ROTTERDAM – De huidige interim-wetgeving op telecommunicatie-gebied is strijdig met de richtlijn van de Europese Unie voor de infrastructuur. De vereisten waaraan nieuwe vergunninghouders moeten voldoen, kloppen niet.Dit concludeert mr Ger Cartigny, deskundige telecommunicatie-recht van het advocatenkantoor Nauta Dutilh.
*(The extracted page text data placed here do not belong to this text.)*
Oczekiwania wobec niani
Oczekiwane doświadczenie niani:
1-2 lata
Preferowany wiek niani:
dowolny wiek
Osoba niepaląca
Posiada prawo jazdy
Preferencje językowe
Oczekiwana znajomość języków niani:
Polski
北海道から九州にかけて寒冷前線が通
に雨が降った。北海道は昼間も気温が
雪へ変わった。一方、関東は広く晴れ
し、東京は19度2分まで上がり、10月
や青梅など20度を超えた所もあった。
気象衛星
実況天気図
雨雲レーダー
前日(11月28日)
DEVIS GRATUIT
Eveneens op gespannen voet met de Europese regelgeving staat de beperking van het aantal landelijke infrastructuur-vergunninghouders.
Cartigny zet ook grote vraagtekens achter de plannen van minister Jorritsma (Verkeer en Waterstaat) om per regio slechts één extra vergunning te geven voor spraaktelefonie.
Op de verkeerde weg
Hij sprak tijdens een seminar over actuele ontwikkelingen op het gebied van telecommunicatie. Volgens Cartigny zit het Kabinet op de verkeerde weg met het scherper tot uitdrukking laten komen van het onderscheid tussen infrastructuur en dienst.
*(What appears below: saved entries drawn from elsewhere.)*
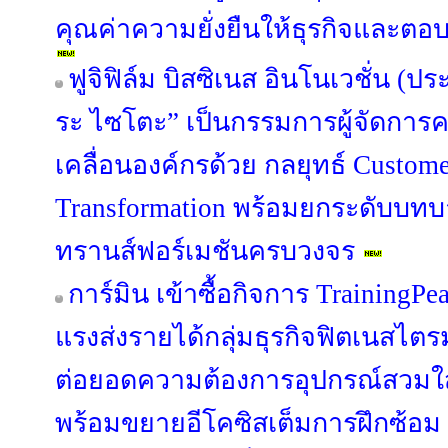
คุณค่าความยั่งยืนให้ธุรกิจและตอบ
ฟูจิฟิล์ม บิสซิเนส อินโนเวชั่น (ปร
ระ ไซโตะ” เป็นกรรมการผู้จัดการค
เคลื่อนองค์กรด้วย กลยุทธ์ Custome
Transformation พร้อมยกระดับบทบาท
ทรานส์ฟอร์เมชันครบวงจร
การ์มิน เข้าซื้อกิจการ TrainingPe
แรงส่งรายได้กลุ่มธุรกิจฟิตเนสไตร
ต่อยอดความต้องการอุปกรณ์สวมใส่ข
พร้อมขยายอีโคซิสเต็มการฝึกซ้อม ที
In de laatste Europese richtlijnen is dit verschil juist vervaagd. Het aanbieden van infrastructuur wordt meer en meer gezien als het aanbieden van een dienst, vergelijkbaar met andere diensten. Uit een dit jaar aangenomen richtlijn voor infrastructuur blijkt dat infrastructuur wordt beschouwd als een dienst die in beginsel in vrijheid moet kunnen worden verleend.
Cartigny vreest dat de interim-wetten al weer verouderd zijn tegen de tijd dat ze worden aangenomen. Zelfs als het aanbieden van regionale infrastructuur zonder radiofrequenties aan een vergunning zou mogen worden gebonden, is het nog maar de vraag of de Europese richtlijn wel toelaat dat het aantal vergunningen per gebied beperkt wordt tot één. Zo’n beperking mag alleen wanneer de vergunninghouders ook radiofrequenties gebruiken, maar het punt is nu juist dat deze regionale vergunninghouders niet de beschikking krijgen over radiofrequenties. Corr.